Can cell phone data cure society’s ills?
By Kevin Fitchard
What can cell phone bill data really tell you? Apart from explaining how much you owe your cellular provider, it harbors contextual information, which most of the time isn’t very useful to anyone but you. But a project developed by Nathan Eagle, a professor at Harvard’s School of Public Health and MIT Media Lab, is compiling millions of phone records to help development groups make important decisions like finding the best region in Kenya to launch a malaria eradication campaign or enabling health care providers to discover abnormal patterns in cholera outbreaks in Rwanda.
“Every time you receive a phone call or a text message, these events are all represented as rows of data in a database,” said Eagle. “That data is collected for the purpose of billing, but there is a profound ability to use this data for a lot of social good.” Eagle estimates there are over 5 petabytes of data generated every day by mobile phone subscribers around the world, though his group only has access to a small but growing fraction of it.
Eagle is working with carriers, governments, developmental organizations, and public health and welfare agencies around the world to mine cell phone billing records for meaningful data that can be used to solve some of the world’s biggest social problems. When someone makes a call, an operator records where the call was placed (through cell tower ID), to whom and its duration.
By extracting anonymous data points from millions of subscribers in both developing and developed markets, Eagle and other researchers are able to create enormous databases of information. Eagle says his group uses a lot of open-source versions of tools, like Python, though the group builds its own analytics tools that run on machines with 1 TB of RAM.
With the right algorithms and computing resources, the group can extrapolate movement patterns and behavioral data, which organizations like the World Bank and the United Nations can use to refine and even define their poverty and disease elimination programs. For instance, sudden anomalies in movement patterns from cell phone users in particular villages or regions in Rwanda could be used to detect disease outbreaks. Mobile phone data could be used to quantify the social dynamics of Nairobi’s slums and pick out patterns in the spread of HIV in the Dominican Republic.
In Kenya, Eagle worked with one public health organization with the ambitious aim of eradicating malaria on a particular stretch of the Indian Ocean coast. But after compiling and analyzing data from all of Kenya’s mobile carriers, Eagle determined that malaria simply couldn’t be controlled in that region. The reason: the high amount of mobility among the coast and other areas of the country.
“The dirty little secret of malaria is the human vector and the reintroduction of the parasite,” Eagle said. Even if you succeed in eliminating the parasite in the entire region’s population, people come and go, bringing the disease with them from other areas. Eagle’s analysis found that if that mobility is too high it would counteract any reasonable malaria eradication measure. “If the number of people [coming and going] reaches a certain threshold, then you cannot feasible eradicate the disease in an area,” he said.
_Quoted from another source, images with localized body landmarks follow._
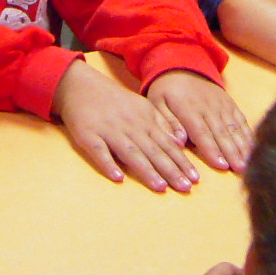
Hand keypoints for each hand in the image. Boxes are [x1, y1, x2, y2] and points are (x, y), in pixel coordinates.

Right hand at [52, 60, 198, 192]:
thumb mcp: (142, 107)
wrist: (80, 86)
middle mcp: (130, 126)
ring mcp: (109, 131)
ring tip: (161, 187)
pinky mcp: (88, 135)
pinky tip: (118, 178)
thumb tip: (180, 143)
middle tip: (186, 188)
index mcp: (145, 119)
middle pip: (153, 151)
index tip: (195, 179)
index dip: (181, 162)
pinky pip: (99, 152)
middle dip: (171, 170)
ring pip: (131, 153)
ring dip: (147, 171)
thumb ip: (161, 123)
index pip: (167, 144)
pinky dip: (108, 164)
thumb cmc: (115, 101)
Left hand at [146, 69, 250, 172]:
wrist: (182, 66)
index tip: (221, 165)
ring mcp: (222, 105)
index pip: (202, 132)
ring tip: (248, 164)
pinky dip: (248, 135)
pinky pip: (241, 120)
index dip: (212, 149)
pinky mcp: (230, 104)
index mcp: (188, 108)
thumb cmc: (166, 91)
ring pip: (234, 128)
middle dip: (232, 153)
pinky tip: (254, 149)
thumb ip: (168, 122)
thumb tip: (179, 141)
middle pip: (221, 132)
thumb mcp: (157, 103)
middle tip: (241, 170)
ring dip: (242, 147)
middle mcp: (209, 106)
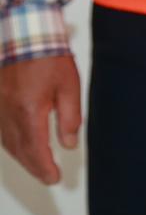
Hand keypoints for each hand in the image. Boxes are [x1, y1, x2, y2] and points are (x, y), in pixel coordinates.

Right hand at [0, 53, 81, 184]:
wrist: (27, 36)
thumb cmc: (49, 58)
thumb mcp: (69, 88)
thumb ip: (70, 118)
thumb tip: (68, 145)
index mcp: (28, 111)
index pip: (35, 149)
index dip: (44, 167)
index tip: (53, 178)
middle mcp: (8, 112)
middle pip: (19, 149)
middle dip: (33, 166)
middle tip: (48, 177)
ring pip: (7, 141)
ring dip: (22, 156)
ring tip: (37, 165)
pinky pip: (2, 129)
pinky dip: (12, 142)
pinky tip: (21, 145)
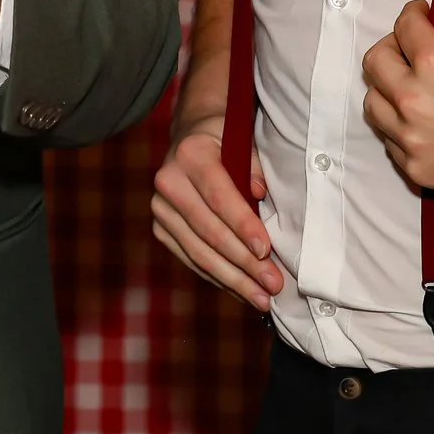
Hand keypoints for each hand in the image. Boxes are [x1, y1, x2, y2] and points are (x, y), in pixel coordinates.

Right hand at [152, 118, 285, 308]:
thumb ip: (254, 166)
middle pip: (209, 231)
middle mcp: (168, 181)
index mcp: (190, 154)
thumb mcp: (244, 140)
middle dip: (244, 263)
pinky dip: (218, 277)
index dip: (242, 225)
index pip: (218, 196)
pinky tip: (241, 289)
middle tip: (273, 284)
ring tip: (262, 298)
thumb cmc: (227, 141)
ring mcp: (160, 208)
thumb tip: (259, 194)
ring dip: (233, 279)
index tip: (265, 251)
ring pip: (199, 251)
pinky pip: (191, 258)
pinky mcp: (161, 228)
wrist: (191, 135)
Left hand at [361, 0, 433, 208]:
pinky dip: (399, 125)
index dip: (412, 14)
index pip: (404, 27)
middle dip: (391, 46)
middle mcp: (413, 100)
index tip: (419, 14)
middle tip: (408, 46)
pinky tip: (419, 120)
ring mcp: (411, 138)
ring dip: (387, 88)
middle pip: (375, 63)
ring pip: (374, 104)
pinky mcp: (417, 168)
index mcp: (433, 63)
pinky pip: (391, 140)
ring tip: (407, 85)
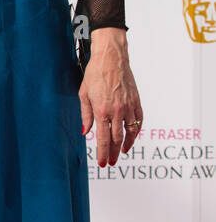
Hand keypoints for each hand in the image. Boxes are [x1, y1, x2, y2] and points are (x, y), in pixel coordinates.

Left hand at [79, 29, 141, 166]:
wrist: (111, 58)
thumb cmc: (95, 74)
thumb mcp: (84, 95)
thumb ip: (85, 115)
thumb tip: (86, 132)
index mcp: (102, 111)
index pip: (104, 139)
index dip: (103, 153)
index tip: (103, 163)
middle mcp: (117, 111)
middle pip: (117, 139)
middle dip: (113, 153)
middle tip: (111, 162)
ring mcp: (128, 106)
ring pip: (130, 132)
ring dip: (126, 145)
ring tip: (122, 153)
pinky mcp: (136, 101)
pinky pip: (139, 121)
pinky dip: (136, 131)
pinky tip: (132, 137)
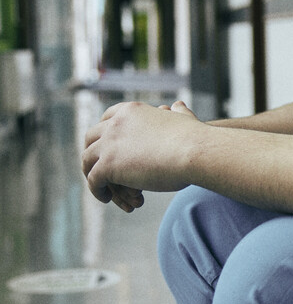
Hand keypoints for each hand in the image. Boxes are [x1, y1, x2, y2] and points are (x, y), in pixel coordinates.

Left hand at [81, 100, 202, 210]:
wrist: (195, 151)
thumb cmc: (195, 139)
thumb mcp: (183, 119)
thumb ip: (178, 113)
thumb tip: (178, 105)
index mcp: (131, 110)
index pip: (107, 117)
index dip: (104, 133)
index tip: (108, 146)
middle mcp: (115, 123)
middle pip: (90, 137)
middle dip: (92, 153)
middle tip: (98, 168)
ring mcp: (109, 144)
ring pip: (87, 159)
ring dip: (91, 173)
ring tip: (102, 187)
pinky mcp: (107, 165)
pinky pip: (93, 179)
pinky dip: (97, 190)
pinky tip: (106, 198)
Such data analysis is now helping antimalaria organizations target their resources in the most effective way possible.
People as particles
What does the phone data Eagle collects tell him? “We’re looking at how people move around, thinking about people as particles,” Eagle said.
Like particles, people tend to oscillate within predictable boundaries. Those oscillations can be used to detect the general movement patterns of a group or society. When a particular person’s radius of gyration suddenly changes, it means nothing. But when the oscillations for, say, an entire village or region changes, something big has happened. The key is determining what exactly has happened.
In Rwanda, Eagle tried to correlate the sudden changes of movements with cholera outbreaks. In one village, Eagle and his researchers suddenly noticed a sudden shrinking of the movement ranges of its residents. They thought they had predicted a cholera outbreak, but what they had actually detected was a flood caused by a broken dam, which had washed out local roads, greatly constraining the local populace’s movement.
The big picture
Eagle stressed that mobile phone billing data alone can’t predict anything. It’s an enormously useful data set, but to make broader inferences about the meaning of that behavior it must be combined with other data sets, ranging from census to weather and health databases and most importantly empirical reports: Nothing beats feet on the ground and eyes observing what they see, Eagle said.
Empirical information can be some of the hardest data to come by, since it involves actual people with clipboards — or their digital equivalents — collecting data. But Eagle is trying to tackle that problem as well. He founded a company called Jana (Jana means “people” in Sanskrit), which aims to use the mobile phone as a means to collect individual survey information as well as mass-crowdsourced data.
Jana uses the access Eagle has to 2.1 million mobile phones in Africa, Asia and Latin America to gather data for global companies and organizations. In exchange for answering survey questions those mobile customers get minutes of airtime, a valuable currency in developing countries. While Jana’s customers use the platform to collect marketing data, that same technology and methodology can be used to ask questions for the benefit of social programs. In many cases the information that marketers and behavioral scientists are seeking is the same.
So the next time you get your phone bill and see row after row of call data, you might think that level of detail is of little use. But know that scientists and entrepreneurs like Nathan Eagle are using that data to better society.